Arefyev’s Circle

The non-official art of St. Petersburg (also known as ‘Underground’, ‘Non-Conformist Art, ‘Alternative’, ‘Other Art’, the ‘Second Russian Avant-garde’, ‘Dissident Art-Nouveaux’, etc.) appeared in opposition to the ideologically biased Artists’ Union. Arefyev’s Circle occupies a special place in the non-official art of the 1960s–70s, itself an important phenomenon in the art of the second half of the 20th century. Besides its founder, Alexander Arefyev, it includes Richard Vasmi, Vladimir Shagin, Shalom Schwartz and Natalia Zhilina, most of them students of the Academy of Arts High School expelled ‘for formalism’. In spite of the difference in style and manner of painting, they all shared a similar worldview, they relied on similar aesthetic principles, they had an uncompromising attitude to art; and they were friends. In the 1960s–70s, the artists of Arefyev’s Circle became the core of the Independents’ Movement that largely determined the formation of the then Leningrad Underground.

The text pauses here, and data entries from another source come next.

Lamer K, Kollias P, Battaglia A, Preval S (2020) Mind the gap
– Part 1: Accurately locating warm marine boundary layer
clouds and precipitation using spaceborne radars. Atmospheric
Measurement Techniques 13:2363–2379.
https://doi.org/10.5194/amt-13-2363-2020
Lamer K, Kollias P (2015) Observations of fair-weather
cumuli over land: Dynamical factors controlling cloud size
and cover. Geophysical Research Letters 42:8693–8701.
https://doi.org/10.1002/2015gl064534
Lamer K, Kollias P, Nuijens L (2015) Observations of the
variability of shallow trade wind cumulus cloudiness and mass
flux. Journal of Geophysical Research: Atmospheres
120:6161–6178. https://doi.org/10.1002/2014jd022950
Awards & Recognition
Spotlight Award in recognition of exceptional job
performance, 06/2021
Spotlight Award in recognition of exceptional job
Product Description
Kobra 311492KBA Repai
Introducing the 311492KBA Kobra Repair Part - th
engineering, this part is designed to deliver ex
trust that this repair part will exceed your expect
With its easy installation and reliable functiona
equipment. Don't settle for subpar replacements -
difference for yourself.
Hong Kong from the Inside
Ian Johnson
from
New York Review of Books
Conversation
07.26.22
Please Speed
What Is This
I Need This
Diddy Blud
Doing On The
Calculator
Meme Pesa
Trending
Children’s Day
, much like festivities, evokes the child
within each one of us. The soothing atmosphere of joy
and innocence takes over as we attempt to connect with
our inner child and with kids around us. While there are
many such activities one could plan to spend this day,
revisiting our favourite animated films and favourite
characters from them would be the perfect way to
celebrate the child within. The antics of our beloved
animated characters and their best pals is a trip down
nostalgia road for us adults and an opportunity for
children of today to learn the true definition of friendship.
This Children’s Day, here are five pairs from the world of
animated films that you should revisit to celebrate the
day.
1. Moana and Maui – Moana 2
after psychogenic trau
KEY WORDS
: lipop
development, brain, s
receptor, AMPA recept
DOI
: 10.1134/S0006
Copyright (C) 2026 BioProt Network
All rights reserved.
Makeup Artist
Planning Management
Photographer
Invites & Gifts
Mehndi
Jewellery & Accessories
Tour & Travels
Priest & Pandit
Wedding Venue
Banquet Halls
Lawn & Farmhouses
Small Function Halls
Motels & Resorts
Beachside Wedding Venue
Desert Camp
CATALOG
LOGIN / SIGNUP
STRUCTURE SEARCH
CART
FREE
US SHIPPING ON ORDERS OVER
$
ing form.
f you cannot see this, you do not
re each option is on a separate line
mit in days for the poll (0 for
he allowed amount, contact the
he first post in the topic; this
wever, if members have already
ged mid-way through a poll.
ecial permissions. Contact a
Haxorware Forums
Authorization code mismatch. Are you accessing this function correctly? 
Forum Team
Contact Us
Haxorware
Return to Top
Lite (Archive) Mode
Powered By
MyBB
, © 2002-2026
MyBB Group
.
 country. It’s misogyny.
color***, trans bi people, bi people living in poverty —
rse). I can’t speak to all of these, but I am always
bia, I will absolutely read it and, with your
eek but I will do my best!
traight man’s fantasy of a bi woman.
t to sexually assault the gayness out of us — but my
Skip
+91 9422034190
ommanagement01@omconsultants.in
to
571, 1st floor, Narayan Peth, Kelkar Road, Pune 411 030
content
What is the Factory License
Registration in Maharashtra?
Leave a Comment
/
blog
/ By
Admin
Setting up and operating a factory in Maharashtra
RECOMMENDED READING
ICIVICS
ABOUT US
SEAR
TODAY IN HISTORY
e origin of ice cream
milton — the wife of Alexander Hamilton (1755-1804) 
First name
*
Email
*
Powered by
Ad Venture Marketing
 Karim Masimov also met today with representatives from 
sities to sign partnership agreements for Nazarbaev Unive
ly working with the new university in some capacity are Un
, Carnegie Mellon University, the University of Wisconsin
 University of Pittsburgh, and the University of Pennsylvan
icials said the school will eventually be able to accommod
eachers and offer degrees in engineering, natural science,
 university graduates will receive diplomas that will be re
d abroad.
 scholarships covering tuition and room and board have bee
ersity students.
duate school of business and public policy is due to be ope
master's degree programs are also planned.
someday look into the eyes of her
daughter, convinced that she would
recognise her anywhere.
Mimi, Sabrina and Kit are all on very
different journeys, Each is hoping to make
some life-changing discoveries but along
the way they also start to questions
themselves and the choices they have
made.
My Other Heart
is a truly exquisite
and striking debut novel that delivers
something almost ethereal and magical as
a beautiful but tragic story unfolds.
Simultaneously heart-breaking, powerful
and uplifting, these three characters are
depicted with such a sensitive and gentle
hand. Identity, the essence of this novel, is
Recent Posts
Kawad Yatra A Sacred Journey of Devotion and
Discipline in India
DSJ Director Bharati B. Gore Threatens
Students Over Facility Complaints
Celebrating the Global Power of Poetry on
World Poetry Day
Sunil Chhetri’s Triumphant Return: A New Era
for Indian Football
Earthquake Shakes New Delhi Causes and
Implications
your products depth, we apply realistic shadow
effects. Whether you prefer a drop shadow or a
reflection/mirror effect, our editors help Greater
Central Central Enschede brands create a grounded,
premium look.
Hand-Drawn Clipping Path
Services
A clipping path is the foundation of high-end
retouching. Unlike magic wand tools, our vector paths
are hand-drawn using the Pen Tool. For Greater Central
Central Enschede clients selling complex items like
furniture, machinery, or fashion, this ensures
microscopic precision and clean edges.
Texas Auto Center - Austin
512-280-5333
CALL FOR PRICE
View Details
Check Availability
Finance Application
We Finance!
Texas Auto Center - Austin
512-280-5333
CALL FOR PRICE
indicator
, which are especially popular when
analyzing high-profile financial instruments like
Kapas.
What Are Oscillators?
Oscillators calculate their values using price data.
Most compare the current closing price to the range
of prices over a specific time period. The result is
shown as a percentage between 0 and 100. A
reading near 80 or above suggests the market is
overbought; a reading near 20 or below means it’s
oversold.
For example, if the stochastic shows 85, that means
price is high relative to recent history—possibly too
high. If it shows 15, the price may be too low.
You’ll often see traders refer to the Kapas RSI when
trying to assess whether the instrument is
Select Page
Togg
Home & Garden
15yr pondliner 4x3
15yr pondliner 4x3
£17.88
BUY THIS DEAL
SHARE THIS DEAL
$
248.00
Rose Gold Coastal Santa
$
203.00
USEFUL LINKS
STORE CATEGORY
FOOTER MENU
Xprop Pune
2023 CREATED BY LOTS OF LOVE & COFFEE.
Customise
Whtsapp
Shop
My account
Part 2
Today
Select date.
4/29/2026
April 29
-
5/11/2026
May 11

The young artists found themselves outside of the establishment. With no access to exhibitions and without commissions, they had to earn their living working as stokers, house-painters, tree-fellers, musicians and typography proofers. But they never deviated from reflecting the most painful issues of Soviet reality in their art, their canvases being an equivalent of the bitter truths of life around them.